Nesta era da hiperconexão, crianças já nascem tendo contato com os milhares de atrativos oferecidos por meio dos dispositivos digitais e da internet. A questão é que, na correria do dia a dia, a família acaba, muitas vezes, facilitando esse acesso sem tomar os devidos cuidados em relação aos riscos que essa conduta pode trazer a esse público ainda em formação.
Conforme recomenda a Sociedade Brasileira de Pediatria (SBP), o limite de tempo para crianças e adolescentes estarem em contato com esses aparelhos digitais, como celulares, tablets e videogames, é definido pela faixa etária, e sempre sob supervisão.
Tempo de tela
- Menores de 2 anos: nenhum contato com telas ou videogames.
- Dos 2 aos 5 anos: até uma hora por dia.
- Dos 6 aos 10 anos: entre uma e duas horas por dia.
- Dos 11 aos 18 anos: entre duas e três horas por dia.
Guilherme Alves, gerente de projetos da Safernet, que atua na área de educação da ONG e coordena o projeto Disciplina de Cidadania Digital, destaca que o primeiro contato com celulares e computadores deve se dar junto à família, que será a responsável por estabelecer uma rotina de diálogo sobre quais conteúdos, aplicativos e jogos são adequados e os cuidados na interação com outras pessoas.

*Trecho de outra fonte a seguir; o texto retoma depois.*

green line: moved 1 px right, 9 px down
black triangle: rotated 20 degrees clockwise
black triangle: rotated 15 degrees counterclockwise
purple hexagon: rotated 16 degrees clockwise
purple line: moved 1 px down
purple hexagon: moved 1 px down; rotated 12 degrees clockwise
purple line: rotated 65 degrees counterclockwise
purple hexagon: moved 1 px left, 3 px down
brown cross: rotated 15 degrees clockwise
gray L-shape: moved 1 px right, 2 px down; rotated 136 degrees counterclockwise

“É importante que a dimensão pública desses espaços seja enfatizada, além da ideia de riscos, civilidade e segurança. É primordial que os responsáveis monitorem e estabeleçam regras de uso para o público infantojuvenil, quais aplicativos e o tempo para cada um deles, usando recursos nativos de controle parental oferecidos pelos celulares, além de algum tipo de monitoramento em redes sociais”, enfatiza.
Mas, antes disso, reforça Guilherme Alves, é essencial entender sobre o melhor momento para que a criança ou o adolescente tenha o próprio dispositivo. “Adiar essa posse pode ser benéfico, ainda que possa haver o acesso aos dispositivos dos responsáveis.”

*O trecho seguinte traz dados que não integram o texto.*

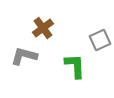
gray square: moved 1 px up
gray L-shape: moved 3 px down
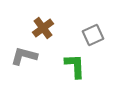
gray square: moved 7 px left, 5 px up
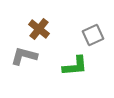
brown cross: moved 4 px left, 1 px down; rotated 15 degrees counterclockwise
green L-shape: rotated 88 degrees clockwise
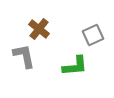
gray L-shape: rotated 64 degrees clockwise
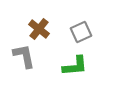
gray square: moved 12 px left, 3 px up
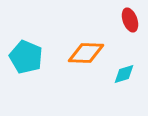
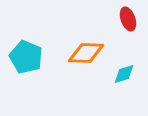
red ellipse: moved 2 px left, 1 px up
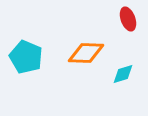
cyan diamond: moved 1 px left
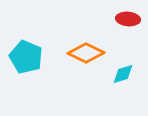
red ellipse: rotated 65 degrees counterclockwise
orange diamond: rotated 24 degrees clockwise
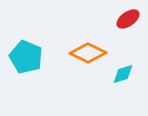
red ellipse: rotated 40 degrees counterclockwise
orange diamond: moved 2 px right
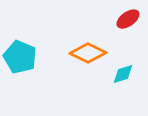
cyan pentagon: moved 6 px left
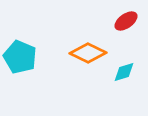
red ellipse: moved 2 px left, 2 px down
cyan diamond: moved 1 px right, 2 px up
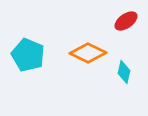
cyan pentagon: moved 8 px right, 2 px up
cyan diamond: rotated 60 degrees counterclockwise
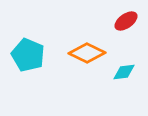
orange diamond: moved 1 px left
cyan diamond: rotated 70 degrees clockwise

Internet não é babá: equilíbrio no uso
A psicóloga Maria Carolina Fonseca Barbosa Roseiro, ex-presidente do Conselho Regional de Psicologia do Espírito Santo (CRP), explica que, na imposição de limites, os conflitos serão inevitáveis, porque as crianças e adolescentes terão de lidar com a frustração.
Mas o limite de tempo para o uso de dispositivos digitais, observa, depende de um acompanhamento direto que a maioria das famílias não consegue fazer no seu dia a dia. Maria Carolina lembra, ainda, que as telas também são para fins educacionais, sendo usadas no espaço escolar.
"Embora saibamos que existem orientações biomédicas sobre as pausas que precisam ser feitas, independentemente do conteúdo, temos de observar o que está sendo acessado por esse público do ponto de vista do seu desenvolvimento psicossocial, se está prejudicando a socialização e a formação da personalidade e da identidade das crianças e adolescentes."
Maria Carolina frisa que é saudável as crianças sentirem tristeza, raiva e outras emoções não prazerosas, mas é necessário observar como elas estão reagindo. Nesse sentido, é essencial dedicar atenção para os impactos no sono, na alimentação e na autoimagem.
“O diálogo contribui para a confiança nas relações de cuidado familiar e nas orientações de hábitos de autocuidado. Por outro lado, os pais também precisam se educar para os próprios limites”, alerta a psicóloga.
Guilherme Alves adverte que afastar completamente as crianças e os adolescentes desse universo não é o caminho, pois esse ato pode trazer como consequência o desconhecimento para identificar riscos que podem ocorrer quando eles iniciarem o uso contínuo, já mais velhos.
"A internet deve ser usada como ferramenta do processo de ensino-aprendizagem, ao mesmo tempo em que a educação para o uso dessa tecnologia deve fazer parte das grades curriculares, preparando todos para lidar com os riscos inerentes aos ambientes virtuais."
O gerente da Safernet pontua, ainda, que não existe uma fórmula pronta e que cada família deve estabelecer as próprias dinâmicas. O que deve ser evitado é tanto usar a internet como uma espécie de “babá eletrônica” – ou seja, largar os filhos com os dispositivos eletrônicos por horas – quanto a restrição completa, sem diálogo, pois é justamente essa conversa que vai oferecer confiança às crianças e aos adolescentes para procurarem apoio da família caso entrem em contato com algum conteúdo nocivo.